W styczniu po raz czwarty zagra na UPWr studencki sztab WOŚP, który w ubiegłym roku zebrał ponad 194 tys. zł. Sztabem ponownie pokierują byli przewodniczący samorządu studentów UPWr, łącząc siły ze stowarzyszeniem absolwentów. Działać będą również studenci, pracownicy i absolwenci innych wrocławskich uczelni. 148 zrekrutowanych już wolontariuszy, 14 sponsorów i wielu partnerów – od mediów po wrocławskie MPK – czyni sztab przy UPWr największym studenckim sztabem w historii fundacji WOŚP. Finał akcji 31 stycznia – studenci zamierzają pobić swój rekord dwukrotnie i zebrać aż 400 tys. zł.
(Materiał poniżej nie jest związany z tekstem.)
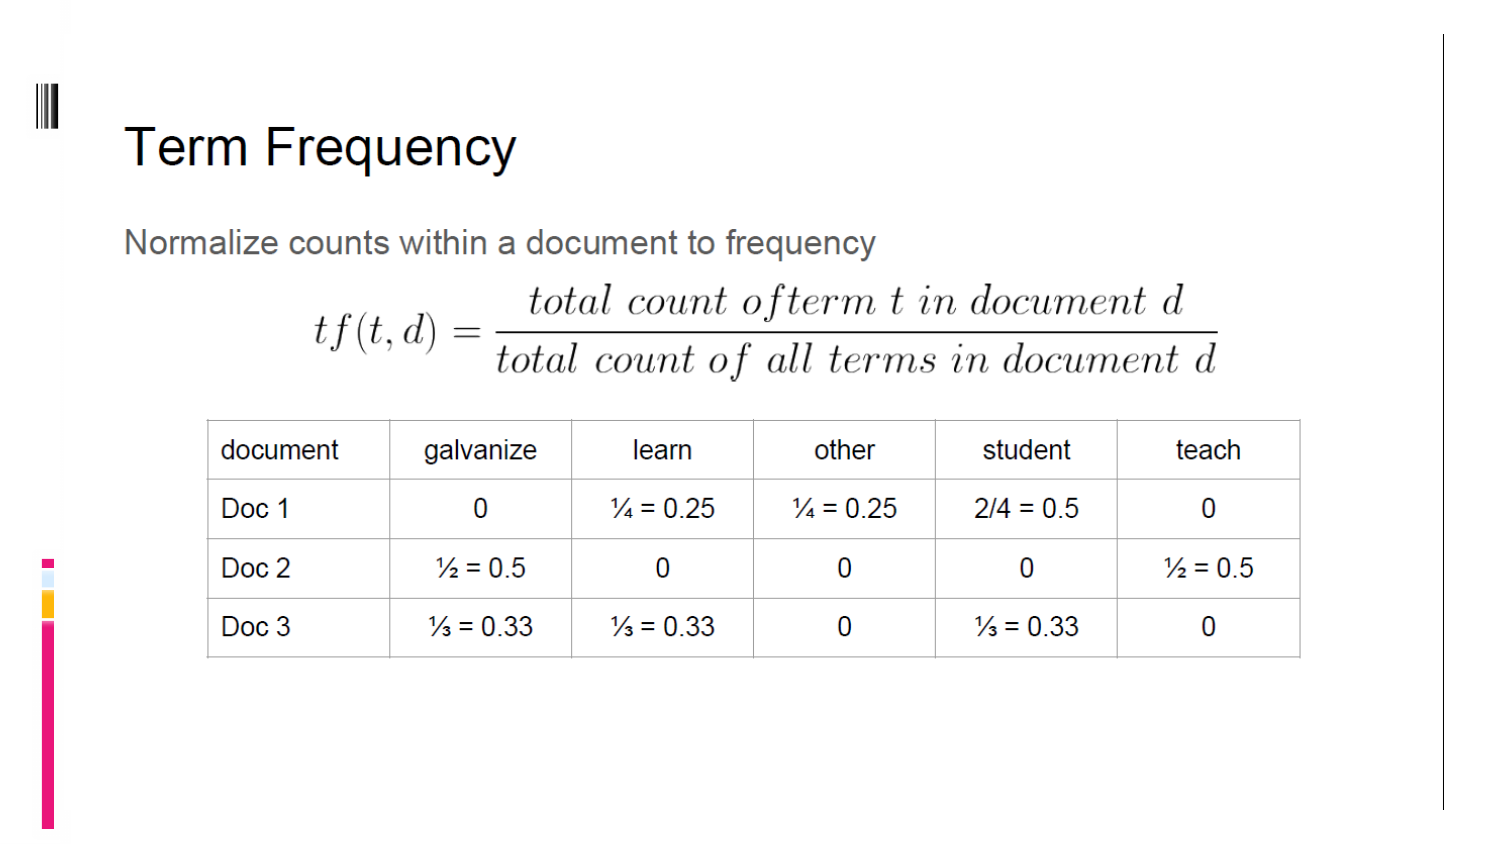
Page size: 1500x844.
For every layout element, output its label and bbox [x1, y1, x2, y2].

picture [64, 33, 1444, 810]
Styczniową tradycją UPWr jest również Koncert noworoczny połączony z aukcją charytatywną, z której dochód od kilku lat przekazywany jest Fundacji Wrocławskie Hospicjum dla Dzieci. Z przyczyn epidemicznych koncertu w 2021 roku nie będzie, ale uczelnia nie rezygnuje z pomagania. Dzieła przekazane przez władze państwowe i lokalne, biznesowych partnerów i artystów, pracowników uczelni i jej przyjaciół zostaną zlicytowane podczas aukcji internetowej 15 stycznia. Więcej informacji niebawem.